Francesc Mitjans’ most widely recognised area of mastery —and the problem to which he devoted the greatest amount of time— was undoubtedly multi-family housing. Admitted to the professional association in 1940, though officially qualified in 1942, Mitjans, who had been a student member of GATCPAC during the Republican period, had already built the Casa Casabó in Sitges in 1934. From then on, and up to the project of the Camp Nou —his first major work— Mitjans would construct a large number of housing buildings, mainly within the consolidated urban fabric of Barcelona.

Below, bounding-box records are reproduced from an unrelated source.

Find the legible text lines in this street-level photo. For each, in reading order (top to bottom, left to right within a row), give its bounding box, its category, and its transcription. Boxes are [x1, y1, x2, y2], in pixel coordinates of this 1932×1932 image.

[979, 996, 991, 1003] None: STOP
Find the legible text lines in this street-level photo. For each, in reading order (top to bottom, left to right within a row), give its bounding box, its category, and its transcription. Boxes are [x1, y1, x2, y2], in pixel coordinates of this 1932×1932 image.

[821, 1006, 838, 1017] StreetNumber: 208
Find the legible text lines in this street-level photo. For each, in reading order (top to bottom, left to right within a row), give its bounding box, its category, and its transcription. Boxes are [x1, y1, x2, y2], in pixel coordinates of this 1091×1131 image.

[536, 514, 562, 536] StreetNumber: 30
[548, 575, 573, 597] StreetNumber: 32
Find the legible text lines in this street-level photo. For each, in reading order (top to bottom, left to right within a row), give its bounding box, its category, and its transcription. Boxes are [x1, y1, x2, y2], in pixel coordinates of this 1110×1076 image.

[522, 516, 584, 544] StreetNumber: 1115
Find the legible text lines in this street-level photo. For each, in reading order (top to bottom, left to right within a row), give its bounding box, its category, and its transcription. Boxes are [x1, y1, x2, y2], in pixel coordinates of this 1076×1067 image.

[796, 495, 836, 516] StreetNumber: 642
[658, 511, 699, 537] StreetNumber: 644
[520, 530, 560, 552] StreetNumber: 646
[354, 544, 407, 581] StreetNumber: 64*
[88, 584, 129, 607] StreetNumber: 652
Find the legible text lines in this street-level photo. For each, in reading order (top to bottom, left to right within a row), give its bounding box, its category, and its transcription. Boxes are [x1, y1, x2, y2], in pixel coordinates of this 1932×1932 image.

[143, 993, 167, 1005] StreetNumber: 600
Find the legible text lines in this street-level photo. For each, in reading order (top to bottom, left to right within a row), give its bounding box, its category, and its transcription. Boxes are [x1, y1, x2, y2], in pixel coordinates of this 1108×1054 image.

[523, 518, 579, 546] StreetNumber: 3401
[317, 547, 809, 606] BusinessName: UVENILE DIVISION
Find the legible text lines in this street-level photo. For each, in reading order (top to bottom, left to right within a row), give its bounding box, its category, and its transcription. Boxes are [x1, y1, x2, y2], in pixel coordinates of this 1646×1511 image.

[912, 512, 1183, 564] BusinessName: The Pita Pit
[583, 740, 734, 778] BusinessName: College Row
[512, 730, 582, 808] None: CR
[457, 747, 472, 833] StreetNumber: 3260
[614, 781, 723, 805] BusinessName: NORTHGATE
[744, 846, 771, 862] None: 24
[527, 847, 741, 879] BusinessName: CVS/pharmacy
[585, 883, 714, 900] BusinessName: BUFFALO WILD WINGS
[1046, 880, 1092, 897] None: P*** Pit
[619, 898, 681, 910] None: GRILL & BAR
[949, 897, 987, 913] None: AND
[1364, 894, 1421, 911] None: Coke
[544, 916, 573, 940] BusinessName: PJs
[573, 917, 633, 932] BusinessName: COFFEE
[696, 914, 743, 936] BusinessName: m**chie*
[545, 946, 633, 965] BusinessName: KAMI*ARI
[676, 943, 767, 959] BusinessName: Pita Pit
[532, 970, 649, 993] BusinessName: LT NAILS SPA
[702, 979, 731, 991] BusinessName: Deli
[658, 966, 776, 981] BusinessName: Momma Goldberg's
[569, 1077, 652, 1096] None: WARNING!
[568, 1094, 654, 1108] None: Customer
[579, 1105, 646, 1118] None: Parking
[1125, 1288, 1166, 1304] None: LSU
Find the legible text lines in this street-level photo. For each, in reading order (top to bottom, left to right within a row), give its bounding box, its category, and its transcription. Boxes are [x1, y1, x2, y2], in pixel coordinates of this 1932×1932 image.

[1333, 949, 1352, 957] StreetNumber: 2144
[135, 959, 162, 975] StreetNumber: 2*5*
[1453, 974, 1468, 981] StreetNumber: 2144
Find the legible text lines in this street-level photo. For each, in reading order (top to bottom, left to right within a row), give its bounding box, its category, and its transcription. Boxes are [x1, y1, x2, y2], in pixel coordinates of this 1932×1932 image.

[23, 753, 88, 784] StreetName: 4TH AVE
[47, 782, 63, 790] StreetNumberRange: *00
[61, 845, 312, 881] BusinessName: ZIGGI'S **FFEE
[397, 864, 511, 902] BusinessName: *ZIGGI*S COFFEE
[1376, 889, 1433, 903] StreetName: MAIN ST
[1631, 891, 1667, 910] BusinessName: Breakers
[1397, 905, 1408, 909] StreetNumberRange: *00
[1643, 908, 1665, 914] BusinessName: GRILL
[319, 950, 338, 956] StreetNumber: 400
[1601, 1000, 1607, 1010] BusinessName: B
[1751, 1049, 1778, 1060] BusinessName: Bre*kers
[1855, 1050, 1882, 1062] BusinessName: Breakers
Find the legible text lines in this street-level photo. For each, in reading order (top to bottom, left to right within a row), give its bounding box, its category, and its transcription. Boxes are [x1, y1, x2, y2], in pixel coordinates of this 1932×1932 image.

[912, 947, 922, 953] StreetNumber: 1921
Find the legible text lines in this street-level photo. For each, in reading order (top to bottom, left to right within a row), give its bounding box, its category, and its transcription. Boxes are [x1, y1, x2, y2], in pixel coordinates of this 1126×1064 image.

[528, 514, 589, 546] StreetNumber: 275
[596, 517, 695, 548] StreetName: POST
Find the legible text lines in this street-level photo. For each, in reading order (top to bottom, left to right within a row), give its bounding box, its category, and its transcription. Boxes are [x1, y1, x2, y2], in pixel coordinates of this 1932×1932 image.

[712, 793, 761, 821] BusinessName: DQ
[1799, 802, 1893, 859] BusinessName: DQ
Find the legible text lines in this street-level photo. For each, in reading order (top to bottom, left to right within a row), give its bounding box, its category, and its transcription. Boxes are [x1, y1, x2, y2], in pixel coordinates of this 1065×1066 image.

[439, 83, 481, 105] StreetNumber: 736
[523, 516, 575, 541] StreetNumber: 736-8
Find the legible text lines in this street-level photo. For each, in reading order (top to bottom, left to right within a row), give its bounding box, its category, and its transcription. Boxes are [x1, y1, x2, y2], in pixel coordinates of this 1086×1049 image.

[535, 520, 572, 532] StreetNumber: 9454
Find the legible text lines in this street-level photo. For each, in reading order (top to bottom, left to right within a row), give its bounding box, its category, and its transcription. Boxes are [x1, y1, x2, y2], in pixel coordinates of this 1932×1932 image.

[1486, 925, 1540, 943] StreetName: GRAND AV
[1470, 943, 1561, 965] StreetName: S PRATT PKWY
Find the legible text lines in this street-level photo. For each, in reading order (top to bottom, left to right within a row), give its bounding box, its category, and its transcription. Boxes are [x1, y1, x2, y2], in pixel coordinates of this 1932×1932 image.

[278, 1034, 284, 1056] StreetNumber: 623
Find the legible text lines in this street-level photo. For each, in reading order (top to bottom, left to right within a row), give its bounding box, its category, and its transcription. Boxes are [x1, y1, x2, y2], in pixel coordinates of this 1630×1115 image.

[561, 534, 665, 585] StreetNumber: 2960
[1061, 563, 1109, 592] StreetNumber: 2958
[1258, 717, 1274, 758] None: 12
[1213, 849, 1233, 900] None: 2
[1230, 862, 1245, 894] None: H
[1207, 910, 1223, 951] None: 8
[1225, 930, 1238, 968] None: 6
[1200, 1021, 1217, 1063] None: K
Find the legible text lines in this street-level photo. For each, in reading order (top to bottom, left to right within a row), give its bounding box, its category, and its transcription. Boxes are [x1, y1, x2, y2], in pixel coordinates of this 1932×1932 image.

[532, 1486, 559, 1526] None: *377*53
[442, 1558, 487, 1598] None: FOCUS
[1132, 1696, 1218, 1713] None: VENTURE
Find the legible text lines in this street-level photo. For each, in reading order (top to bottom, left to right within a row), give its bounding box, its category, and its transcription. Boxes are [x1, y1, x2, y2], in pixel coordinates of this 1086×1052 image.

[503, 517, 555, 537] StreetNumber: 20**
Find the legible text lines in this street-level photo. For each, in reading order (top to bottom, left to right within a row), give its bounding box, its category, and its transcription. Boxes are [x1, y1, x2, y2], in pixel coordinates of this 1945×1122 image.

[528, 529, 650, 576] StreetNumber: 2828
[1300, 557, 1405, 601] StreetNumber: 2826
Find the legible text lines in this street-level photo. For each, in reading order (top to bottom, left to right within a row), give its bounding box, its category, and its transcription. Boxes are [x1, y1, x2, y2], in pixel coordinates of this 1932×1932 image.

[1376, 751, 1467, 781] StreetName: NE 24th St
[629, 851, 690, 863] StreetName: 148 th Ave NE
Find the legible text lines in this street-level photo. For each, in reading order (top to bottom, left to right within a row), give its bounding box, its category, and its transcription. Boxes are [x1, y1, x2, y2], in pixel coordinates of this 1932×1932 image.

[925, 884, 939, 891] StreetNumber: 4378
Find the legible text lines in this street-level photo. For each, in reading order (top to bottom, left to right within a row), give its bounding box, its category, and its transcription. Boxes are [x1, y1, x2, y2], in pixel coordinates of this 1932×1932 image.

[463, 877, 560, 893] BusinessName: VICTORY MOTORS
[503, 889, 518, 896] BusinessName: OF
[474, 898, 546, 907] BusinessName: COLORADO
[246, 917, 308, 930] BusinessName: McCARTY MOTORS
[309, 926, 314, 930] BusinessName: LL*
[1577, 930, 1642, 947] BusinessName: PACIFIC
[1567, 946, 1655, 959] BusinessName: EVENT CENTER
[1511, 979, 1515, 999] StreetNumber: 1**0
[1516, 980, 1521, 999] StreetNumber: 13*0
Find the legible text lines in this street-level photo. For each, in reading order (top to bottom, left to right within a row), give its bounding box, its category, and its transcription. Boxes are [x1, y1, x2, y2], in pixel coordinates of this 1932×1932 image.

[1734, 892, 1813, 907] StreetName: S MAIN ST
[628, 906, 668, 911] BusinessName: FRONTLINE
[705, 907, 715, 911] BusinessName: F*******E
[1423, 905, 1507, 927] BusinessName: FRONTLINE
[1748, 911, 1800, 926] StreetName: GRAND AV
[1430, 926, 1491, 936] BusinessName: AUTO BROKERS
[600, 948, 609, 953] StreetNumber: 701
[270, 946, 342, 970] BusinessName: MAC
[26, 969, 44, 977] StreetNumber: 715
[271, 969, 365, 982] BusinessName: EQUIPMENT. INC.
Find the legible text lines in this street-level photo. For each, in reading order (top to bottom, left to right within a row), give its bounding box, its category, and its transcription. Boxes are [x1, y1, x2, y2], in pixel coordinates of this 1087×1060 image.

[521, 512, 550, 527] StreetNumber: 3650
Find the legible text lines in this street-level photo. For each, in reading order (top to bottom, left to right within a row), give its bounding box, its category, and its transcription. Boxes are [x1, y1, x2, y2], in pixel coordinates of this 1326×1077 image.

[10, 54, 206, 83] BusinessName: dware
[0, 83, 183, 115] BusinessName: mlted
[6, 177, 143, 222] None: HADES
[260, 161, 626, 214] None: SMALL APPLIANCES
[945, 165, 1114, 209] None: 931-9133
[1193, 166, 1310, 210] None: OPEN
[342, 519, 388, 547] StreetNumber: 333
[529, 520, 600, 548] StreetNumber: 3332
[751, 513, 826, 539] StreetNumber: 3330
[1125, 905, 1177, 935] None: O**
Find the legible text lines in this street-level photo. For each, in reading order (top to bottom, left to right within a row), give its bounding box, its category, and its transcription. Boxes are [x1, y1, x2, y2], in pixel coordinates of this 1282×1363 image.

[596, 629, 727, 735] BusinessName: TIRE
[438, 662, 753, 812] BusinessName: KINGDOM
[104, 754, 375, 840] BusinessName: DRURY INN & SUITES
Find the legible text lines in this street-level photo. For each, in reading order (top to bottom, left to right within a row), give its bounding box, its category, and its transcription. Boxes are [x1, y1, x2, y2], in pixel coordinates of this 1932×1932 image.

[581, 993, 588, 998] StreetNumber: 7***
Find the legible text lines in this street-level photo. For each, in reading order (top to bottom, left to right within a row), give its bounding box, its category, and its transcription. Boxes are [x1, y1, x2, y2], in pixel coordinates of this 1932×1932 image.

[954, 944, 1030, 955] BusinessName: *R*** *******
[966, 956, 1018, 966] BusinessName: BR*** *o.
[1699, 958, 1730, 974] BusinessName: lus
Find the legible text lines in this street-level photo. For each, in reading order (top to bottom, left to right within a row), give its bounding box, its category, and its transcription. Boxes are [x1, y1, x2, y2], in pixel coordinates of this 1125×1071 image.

The leap to a project of enormous dimensions such as the Camp Nou came with the appointment of his cousin, Francesc Miró Sans, as president of FC Barcelona. The two even shared a stairwell in the residential building on Carrer d’Amigó that Mitjans had designed several years earlier. As the architect himself acknowledged, it was this circumstance, and no other, that enabled him to gain access to a commission of such magnitude. The project, which he shared with Josep Soteras and Lorenzo García-Barbón —municipal architects and therefore aligned with the regime— was seen as a gateway to future works on an urban scale. Although Mitjans would claim in some interviews that 90% of the authorship of the stadium was his, it should not be forgotten that both Soteras and García-Barbón had already completed notable works, such as the Municipal Sports Palace, the altar for the Eucharistic Congress, or the extension of the RCD Espanyol stadium. The stadium did not come alone: on the former grounds of the Les Corts stadium, Mitjans would build two large linear blocks several years later.
After the Camp Nou came his involvement in the Escorial housing block, one of the first developments to follow the precepts of the modern movement during the period of the dictatorship. Along the same lines, and just a few metres away but two decades later, the planning of the Europa block—with the construction of its slab tower—as well as the Roma 2000 complex, would further develop this type of urban operation, a form of urban development that would gradually disappear with the arrival of democracy.
Among the works mentioned, the most recognisable in the city’s skyline is the Banco Atlántico Tower, an elegant replica of the Pirelli Tower in Milan designed by Gio Ponti, which has since become a symbol of financial power at the intersection of Avinguda Diagonal and Carrer de Balmes. Although it has been remodelled on numerous occasions in recent decades, it has fared better than the Estel Building, a setback slab building now standing empty, which has changed hands amid uncertainty and seems finally destined to house offices that bear little resemblance to the intentions of the original project. It remains to be seen how the new Camp Nou will ultimately turn out, after having been modified so many times since its inauguration and subjected to countless redevelopment proposals.